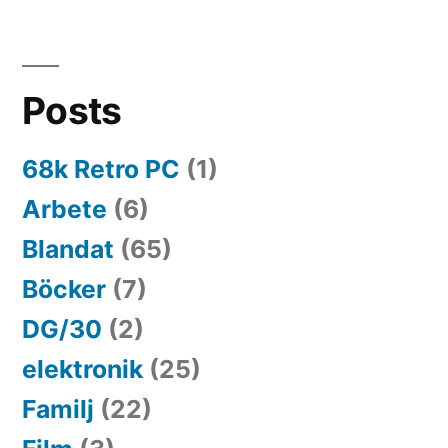
Posts
68k Retro PC
(1)
Arbete
(6)
Blandat
(65)
Böcker
(7)
DG/30
(2)
elektronik
(25)
Familj
(22)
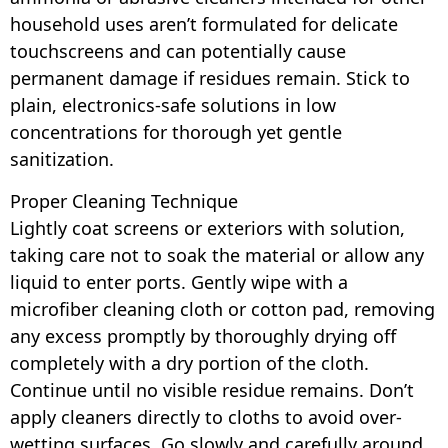
household uses aren’t formulated for delicate
touchscreens and can potentially cause
permanent damage if residues remain. Stick to
plain, electronics-safe solutions in low
concentrations for thorough yet gentle
sanitization.
Proper Cleaning Technique
Lightly coat screens or exteriors with solution,
taking care not to soak the material or allow any
liquid to enter ports. Gently wipe with a
microfiber cleaning cloth or cotton pad, removing
any excess promptly by thoroughly drying off
completely with a dry portion of the cloth.
Continue until no visible residue remains. Don’t
apply cleaners directly to cloths to avoid over-
wetting surfaces. Go slowly and carefully around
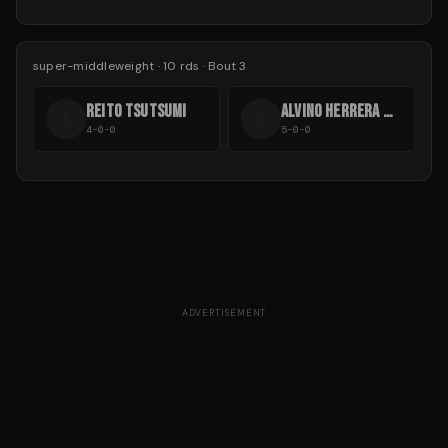
super-middleweight
·
10
rds
· Bout 3
REITO TSUTSUMI
ALVINO HERRERA MEZA
R
A
4-0-0
5-0-0
ADVERTISEMENT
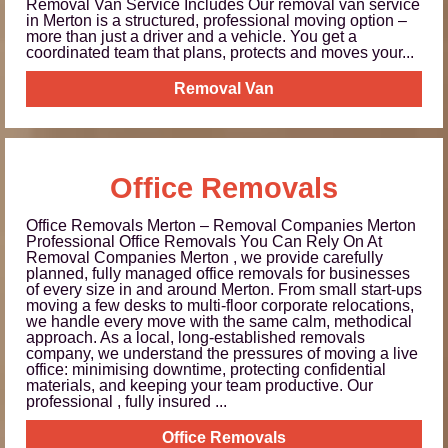
Removal Van Service Includes Our removal van service
in Merton is a structured, professional moving option –
more than just a driver and a vehicle. You get a
coordinated team that plans, protects and moves your...
Removal Van
Office Removals
Office Removals Merton – Removal Companies Merton
Professional Office Removals You Can Rely On At
Removal Companies Merton , we provide carefully
planned, fully managed office removals for businesses
of every size in and around Merton. From small start-ups
moving a few desks to multi-floor corporate relocations,
we handle every move with the same calm, methodical
approach. As a local, long-established removals
company, we understand the pressures of moving a live
office: minimising downtime, protecting confidential
materials, and keeping your team productive. Our
professional , fully insured ...
Office Removals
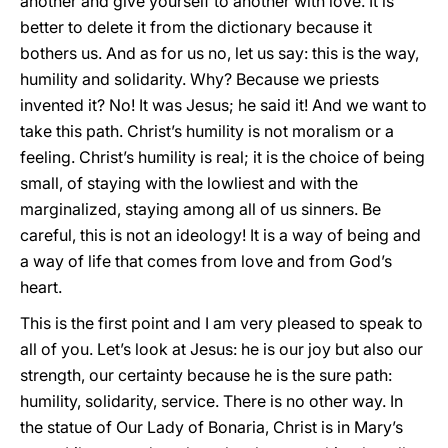
another and give yourself to another with love. It is
better to delete it from the dictionary because it
bothers us. And as for us no, let us say: this is the way,
humility and solidarity. Why? Because we priests
invented it? No! It was Jesus; he said it! And we want to
take this path. Christ’s humility is not moralism or a
feeling. Christ’s humility is real; it is the choice of being
small, of staying with the lowliest and with the
marginalized, staying among all of us sinners. Be
careful, this is not an ideology! It is a way of being and
a way of life that comes from love and from God’s
heart.
This is the first point and I am very pleased to speak to
all of you. Let’s look at Jesus: he is our joy but also our
strength, our certainty because he is the sure path:
humility, solidarity, service. There is no other way. In
the statue of Our Lady of Bonaria, Christ is in Mary’s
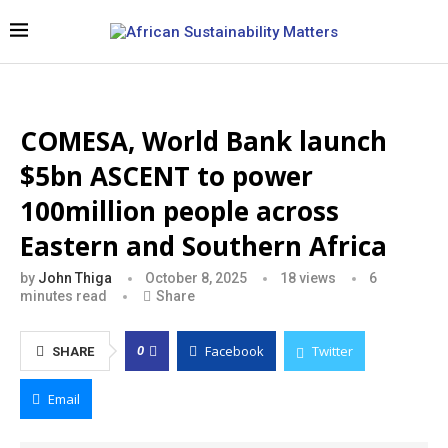
COMESA, World Bank launch
$5bn ASCENT to power
100million people across
Eastern and Southern Africa
by
John Thiga
October 8, 2025
18
views
6
minutes read
Share
Facebook
Twitter
0
SHARE
Email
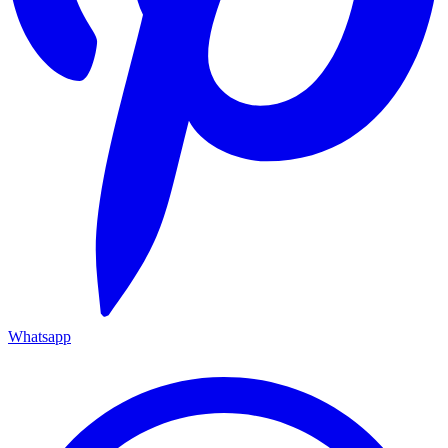
Whatsapp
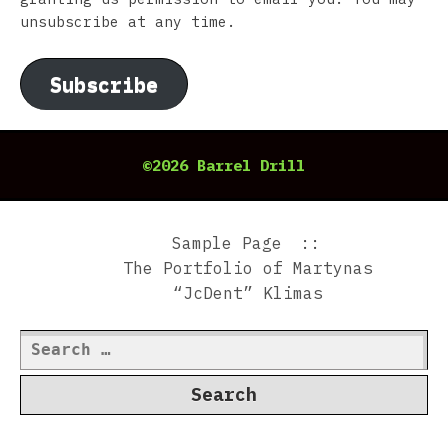
unsubscribe at any time.
Subscribe
©2026 Barrel Drill
Sample Page
The Portfolio of Martynas
“JcDent” Klimas
Search
for:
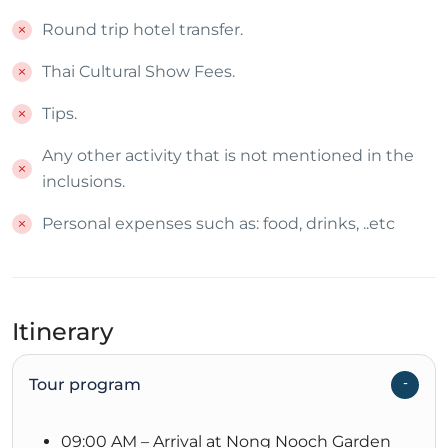
Round trip hotel transfer.
Thai Cultural Show Fees.
Tips.
Any other activity that is not mentioned in the
inclusions.
Personal expenses such as: food, drinks, ..etc
Itinerary
Tour program
09:00 AM – Arrival at Nong Nooch Garden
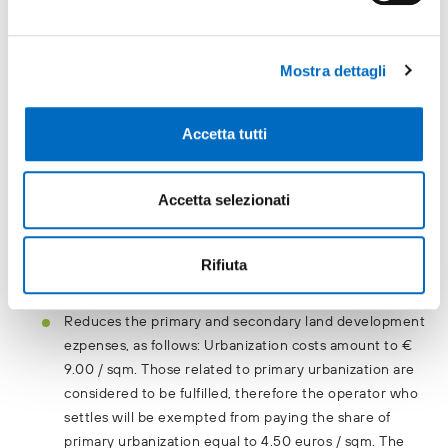
Declares in advance all the urban planning and
Mostra dettagli
construction expenses, making sure not to introduce
additional expenses.
Accetta tutti
Provides for an IMU [municipal property tax] + TASI
[municipal tax on community services] tax rate of
10.6‰
Accetta selezionati
Provides a TARI exemption.
Provides reimbursement of IMU and TASI debits and
Rifiuta
credits.
Reduces the primary and secondary land development
ezpenses, as follows: Urbanization costs amount to €
9.00 / sqm. Those related to primary urbanization are
considered to be fulfilled, therefore the operator who
settles will be exempted from paying the share of
primary urbanization equal to 4.50 euros / sqm. The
_ _ _ _ _ _ _
**What you are asked to do**
Transcribe each entry precisely as given, leaving the pictures out.

**Solution for this problem**
Posts
68k Retro PC
(1)
Arbete
(6)
Blandat
(65)
Böcker
(7)
DG/30
(2)
elektronik
(25)
Familj
(22)
household uses aren’t formulated for delicate
touchscreens and can potentially cause
permanent damage if residues remain. Stick to
plain, electronics-safe solutions in low
concentrations for thorough yet gentle
sanitization.
Proper Cleaning Technique
Lightly coat screens or exteriors with solution,
taking care not to soak the material or allow any
liquid to enter ports. Gently wipe with a
microfiber cleaning cloth or cotton pad, removing
any excess promptly by thoroughly drying off
completely with a dry portion of the cloth.
Continue until no visible residue remains. Don’t
apply cleaners directly to cloths to avoid over-
wetting surfaces. Go slowly and carefully around
super-middleweight
·
10
rds
· Bout 3
REITO TSUTSUMI
ALVINO HERRERA MEZA
R
A
4-0-0
5-0-0
ADVERTISEMENT
Removal Van Service Includes Our removal van service
in Merton is a structured, professional moving option –
more than just a driver and a vehicle. You get a
coordinated team that plans, protects and moves your...
Removal Van
Office Removals
Office Removals Merton – Removal Companies Merton
Professional Office Removals You Can Rely On At
Removal Companies Merton , we provide carefully
planned, fully managed office removals for businesses
of every size in and around Merton. From small start-ups
moving a few desks to multi-floor corporate relocations,
we handle every move with the same calm, methodical
approach. As a local, long-established removals
company, we understand the pressures of moving a live
office: minimising downtime, protecting confidential
materials, and keeping your team productive. Our
professional , fully insured ...
Office Removals
another and give yourself to another with love. It is
better to delete it from the dictionary because it
bothers us. And as for us no, let us say: this is the way,
humility and solidarity. Why? Because we priests
invented it? No! It was Jesus; he said it! And we want to
take this path. Christ’s humility is not moralism or a
feeling. Christ’s humility is real; it is the choice of being
small, of staying with the lowliest and with the
marginalized, staying among all of us sinners. Be
careful, this is not an ideology! It is a way of being and
a way of life that comes from love and from God’s
heart.
This is the first point and I am very pleased to speak to
all of you. Let’s look at Jesus: he is our joy but also our
strength, our certainty because he is the sure path:
humility, solidarity, service. There is no other way. In
the statue of Our Lady of Bonaria, Christ is in Mary’s
COMESA, World Bank launch
$5bn ASCENT to power
100million people across
Eastern and Southern Africa
by
John Thiga
October 8, 2025
18
views
6
minutes read
Share
Facebook
Twitter
0
SHARE
Email
Whatsapp
unsubscribe at any time.
Subscribe
©2026 Barrel Drill
Sample Page
The Portfolio of Martynas
“JcDent” Klimas
Search
for:
Round trip hotel transfer.
Thai Cultural Show Fees.
Tips.
Any other activity that is not mentioned in the
inclusions.
Personal expenses such as: food, drinks, ..etc
Itinerary
Tour program
09:00 AM – Arrival at Nong Nooch Garden
Declares in advance all the urban planning and
Mostra dettagli
construction expenses, making sure not to introduce
additional expenses.
Accetta tutti
Provides for an IMU [municipal property tax] + TASI
[municipal tax on community services] tax rate of
10.6‰
Accetta selezionati
Provides a TARI exemption.
Provides reimbursement of IMU and TASI debits and
Rifiuta
credits.
Reduces the primary and secondary land development
ezpenses, as follows: Urbanization costs amount to €
9.00 / sqm. Those related to primary urbanization are
considered to be fulfilled, therefore the operator who
settles will be exempted from paying the share of
primary urbanization equal to 4.50 euros / sqm. The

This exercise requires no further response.